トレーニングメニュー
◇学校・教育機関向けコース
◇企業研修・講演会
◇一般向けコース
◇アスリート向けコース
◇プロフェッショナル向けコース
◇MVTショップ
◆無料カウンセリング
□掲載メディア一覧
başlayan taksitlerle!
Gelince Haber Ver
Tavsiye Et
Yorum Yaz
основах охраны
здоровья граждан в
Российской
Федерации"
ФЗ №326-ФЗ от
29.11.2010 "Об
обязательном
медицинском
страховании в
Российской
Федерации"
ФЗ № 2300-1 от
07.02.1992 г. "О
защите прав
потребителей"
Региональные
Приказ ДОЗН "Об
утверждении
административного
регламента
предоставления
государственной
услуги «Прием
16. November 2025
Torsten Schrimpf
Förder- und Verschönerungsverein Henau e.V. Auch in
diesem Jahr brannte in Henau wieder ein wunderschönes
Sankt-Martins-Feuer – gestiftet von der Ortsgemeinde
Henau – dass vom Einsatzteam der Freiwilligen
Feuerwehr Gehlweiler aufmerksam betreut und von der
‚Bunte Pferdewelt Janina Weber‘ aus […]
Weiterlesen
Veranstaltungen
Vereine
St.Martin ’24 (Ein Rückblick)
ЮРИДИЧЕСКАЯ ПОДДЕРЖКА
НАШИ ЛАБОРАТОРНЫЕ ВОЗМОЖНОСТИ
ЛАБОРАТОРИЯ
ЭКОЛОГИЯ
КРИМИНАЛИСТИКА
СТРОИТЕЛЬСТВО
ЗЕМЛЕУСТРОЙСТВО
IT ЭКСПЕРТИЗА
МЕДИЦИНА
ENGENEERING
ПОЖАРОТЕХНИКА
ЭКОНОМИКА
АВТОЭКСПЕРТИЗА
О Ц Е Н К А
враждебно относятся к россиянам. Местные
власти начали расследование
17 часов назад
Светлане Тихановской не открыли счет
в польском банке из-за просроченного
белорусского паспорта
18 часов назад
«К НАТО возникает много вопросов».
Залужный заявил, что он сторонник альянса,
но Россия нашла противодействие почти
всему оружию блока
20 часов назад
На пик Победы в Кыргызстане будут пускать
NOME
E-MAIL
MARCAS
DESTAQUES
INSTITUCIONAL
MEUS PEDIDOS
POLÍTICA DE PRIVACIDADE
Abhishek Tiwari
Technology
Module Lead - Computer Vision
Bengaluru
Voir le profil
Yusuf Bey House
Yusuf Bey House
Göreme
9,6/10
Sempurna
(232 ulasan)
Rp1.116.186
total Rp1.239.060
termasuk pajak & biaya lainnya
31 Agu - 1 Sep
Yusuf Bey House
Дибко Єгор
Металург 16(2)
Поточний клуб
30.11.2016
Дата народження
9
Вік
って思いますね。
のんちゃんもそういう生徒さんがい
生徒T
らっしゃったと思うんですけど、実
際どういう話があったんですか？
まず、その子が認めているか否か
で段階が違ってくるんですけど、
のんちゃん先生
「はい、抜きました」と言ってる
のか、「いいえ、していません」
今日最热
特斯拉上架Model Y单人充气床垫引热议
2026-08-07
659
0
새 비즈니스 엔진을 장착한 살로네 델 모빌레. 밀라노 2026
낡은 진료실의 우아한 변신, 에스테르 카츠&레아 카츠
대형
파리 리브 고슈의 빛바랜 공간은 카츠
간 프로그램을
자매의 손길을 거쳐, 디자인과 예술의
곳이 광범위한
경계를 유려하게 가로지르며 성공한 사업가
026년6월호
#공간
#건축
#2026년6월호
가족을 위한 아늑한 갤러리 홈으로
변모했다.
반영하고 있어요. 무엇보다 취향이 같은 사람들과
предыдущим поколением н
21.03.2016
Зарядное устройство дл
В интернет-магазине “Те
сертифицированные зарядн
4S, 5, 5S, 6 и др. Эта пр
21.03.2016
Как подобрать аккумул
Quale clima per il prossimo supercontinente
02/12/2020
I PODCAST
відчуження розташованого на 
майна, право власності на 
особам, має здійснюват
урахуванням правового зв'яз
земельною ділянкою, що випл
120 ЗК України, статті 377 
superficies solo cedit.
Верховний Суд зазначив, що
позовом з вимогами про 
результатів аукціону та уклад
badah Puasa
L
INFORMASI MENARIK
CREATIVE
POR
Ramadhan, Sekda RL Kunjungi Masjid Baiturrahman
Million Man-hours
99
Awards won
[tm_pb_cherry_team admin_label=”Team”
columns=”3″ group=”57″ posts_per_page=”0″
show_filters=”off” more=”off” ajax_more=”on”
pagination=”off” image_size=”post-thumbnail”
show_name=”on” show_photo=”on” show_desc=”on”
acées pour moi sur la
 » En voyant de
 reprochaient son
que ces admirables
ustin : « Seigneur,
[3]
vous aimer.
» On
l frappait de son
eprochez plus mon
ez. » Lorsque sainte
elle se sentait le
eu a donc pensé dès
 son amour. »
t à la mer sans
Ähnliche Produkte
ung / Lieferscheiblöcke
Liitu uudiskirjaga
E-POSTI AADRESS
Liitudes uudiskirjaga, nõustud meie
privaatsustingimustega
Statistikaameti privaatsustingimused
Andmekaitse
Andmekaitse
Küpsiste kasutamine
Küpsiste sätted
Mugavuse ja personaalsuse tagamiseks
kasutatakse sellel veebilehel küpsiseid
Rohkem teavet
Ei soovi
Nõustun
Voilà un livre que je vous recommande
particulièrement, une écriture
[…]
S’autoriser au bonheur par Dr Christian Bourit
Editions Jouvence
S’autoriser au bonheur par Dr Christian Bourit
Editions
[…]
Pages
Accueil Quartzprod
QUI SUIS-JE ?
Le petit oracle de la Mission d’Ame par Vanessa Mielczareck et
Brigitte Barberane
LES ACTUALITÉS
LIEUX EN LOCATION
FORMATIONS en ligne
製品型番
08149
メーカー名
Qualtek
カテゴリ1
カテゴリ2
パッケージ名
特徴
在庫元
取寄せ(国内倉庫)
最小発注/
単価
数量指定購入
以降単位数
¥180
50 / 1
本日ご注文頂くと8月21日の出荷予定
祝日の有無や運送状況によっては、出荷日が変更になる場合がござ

What the task asks:
Reproduce every line of the records above verbatim, in the same order and with no characters changed.

Exercise output:
トレーニングメニュー
◇学校・教育機関向けコース
◇企業研修・講演会
◇一般向けコース
◇アスリート向けコース
◇プロフェッショナル向けコース
◇MVTショップ
◆無料カウンセリング
□掲載メディア一覧
başlayan taksitlerle!
Gelince Haber Ver
Tavsiye Et
Yorum Yaz
основах охраны
здоровья граждан в
Российской
Федерации"
ФЗ №326-ФЗ от
29.11.2010 "Об
обязательном
медицинском
страховании в
Российской
Федерации"
ФЗ № 2300-1 от
07.02.1992 г. "О
защите прав
потребителей"
Региональные
Приказ ДОЗН "Об
утверждении
административного
регламента
предоставления
государственной
услуги «Прием
16. November 2025
Torsten Schrimpf
Förder- und Verschönerungsverein Henau e.V. Auch in
diesem Jahr brannte in Henau wieder ein wunderschönes
Sankt-Martins-Feuer – gestiftet von der Ortsgemeinde
Henau – dass vom Einsatzteam der Freiwilligen
Feuerwehr Gehlweiler aufmerksam betreut und von der
‚Bunte Pferdewelt Janina Weber‘ aus […]
Weiterlesen
Veranstaltungen
Vereine
St.Martin ’24 (Ein Rückblick)
ЮРИДИЧЕСКАЯ ПОДДЕРЖКА
НАШИ ЛАБОРАТОРНЫЕ ВОЗМОЖНОСТИ
ЛАБОРАТОРИЯ
ЭКОЛОГИЯ
КРИМИНАЛИСТИКА
СТРОИТЕЛЬСТВО
ЗЕМЛЕУСТРОЙСТВО
IT ЭКСПЕРТИЗА
МЕДИЦИНА
ENGENEERING
ПОЖАРОТЕХНИКА
ЭКОНОМИКА
АВТОЭКСПЕРТИЗА
О Ц Е Н К А
враждебно относятся к россиянам. Местные
власти начали расследование
17 часов назад
Светлане Тихановской не открыли счет
в польском банке из-за просроченного
белорусского паспорта
18 часов назад
«К НАТО возникает много вопросов».
Залужный заявил, что он сторонник альянса,
но Россия нашла противодействие почти
всему оружию блока
20 часов назад
На пик Победы в Кыргызстане будут пускать
NOME
E-MAIL
MARCAS
DESTAQUES
INSTITUCIONAL
MEUS PEDIDOS
POLÍTICA DE PRIVACIDADE
Abhishek Tiwari
Technology
Module Lead - Computer Vision
Bengaluru
Voir le profil
Yusuf Bey House
Yusuf Bey House
Göreme
9,6/10
Sempurna
(232 ulasan)
Rp1.116.186
total Rp1.239.060
termasuk pajak & biaya lainnya
31 Agu - 1 Sep
Yusuf Bey House
Дибко Єгор
Металург 16(2)
Поточний клуб
30.11.2016
Дата народження
9
Вік
って思いますね。
のんちゃんもそういう生徒さんがい
生徒T
らっしゃったと思うんですけど、実
際どういう話があったんですか？
まず、その子が認めているか否か
で段階が違ってくるんですけど、
のんちゃん先生
「はい、抜きました」と言ってる
のか、「いいえ、していません」
今日最热
特斯拉上架Model Y单人充气床垫引热议
2026-08-07
659
0
새 비즈니스 엔진을 장착한 살로네 델 모빌레. 밀라노 2026
낡은 진료실의 우아한 변신, 에스테르 카츠&레아 카츠
대형
파리 리브 고슈의 빛바랜 공간은 카츠
간 프로그램을
자매의 손길을 거쳐, 디자인과 예술의
곳이 광범위한
경계를 유려하게 가로지르며 성공한 사업가
026년6월호
#공간
#건축
#2026년6월호
가족을 위한 아늑한 갤러리 홈으로
변모했다.
반영하고 있어요. 무엇보다 취향이 같은 사람들과
предыдущим поколением н
21.03.2016
Зарядное устройство дл
В интернет-магазине “Те
сертифицированные зарядн
4S, 5, 5S, 6 и др. Эта пр
21.03.2016
Как подобрать аккумул
Quale clima per il prossimo supercontinente
02/12/2020
I PODCAST
відчуження розташованого на 
майна, право власності на 
особам, має здійснюват
урахуванням правового зв'яз
земельною ділянкою, що випл
120 ЗК України, статті 377 
superficies solo cedit.
Верховний Суд зазначив, що
позовом з вимогами про 
результатів аукціону та уклад
badah Puasa
L
INFORMASI MENARIK
CREATIVE
POR
Ramadhan, Sekda RL Kunjungi Masjid Baiturrahman
Million Man-hours
99
Awards won
[tm_pb_cherry_team admin_label=”Team”
columns=”3″ group=”57″ posts_per_page=”0″
show_filters=”off” more=”off” ajax_more=”on”
pagination=”off” image_size=”post-thumbnail”
show_name=”on” show_photo=”on” show_desc=”on”
acées pour moi sur la
 » En voyant de
 reprochaient son
que ces admirables
ustin : « Seigneur,
[3]
vous aimer.
» On
l frappait de son
eprochez plus mon
ez. » Lorsque sainte
elle se sentait le
eu a donc pensé dès
 son amour. »
t à la mer sans
Ähnliche Produkte
ung / Lieferscheiblöcke
Liitu uudiskirjaga
E-POSTI AADRESS
Liitudes uudiskirjaga, nõustud meie
privaatsustingimustega
Statistikaameti privaatsustingimused
Andmekaitse
Andmekaitse
Küpsiste kasutamine
Küpsiste sätted
Mugavuse ja personaalsuse tagamiseks
kasutatakse sellel veebilehel küpsiseid
Rohkem teavet
Ei soovi
Nõustun
Voilà un livre que je vous recommande
particulièrement, une écriture
[…]
S’autoriser au bonheur par Dr Christian Bourit
Editions Jouvence
S’autoriser au bonheur par Dr Christian Bourit
Editions
[…]
Pages
Accueil Quartzprod
QUI SUIS-JE ?
Le petit oracle de la Mission d’Ame par Vanessa Mielczareck et
Brigitte Barberane
LES ACTUALITÉS
LIEUX EN LOCATION
FORMATIONS en ligne
製品型番
08149
メーカー名
Qualtek
カテゴリ1
カテゴリ2
パッケージ名
特徴
在庫元
取寄せ(国内倉庫)
最小発注/
単価
数量指定購入
以降単位数
¥180
50 / 1
本日ご注文頂くと8月21日の出荷予定
祝日の有無や運送状況によっては、出荷日が変更になる場合がござ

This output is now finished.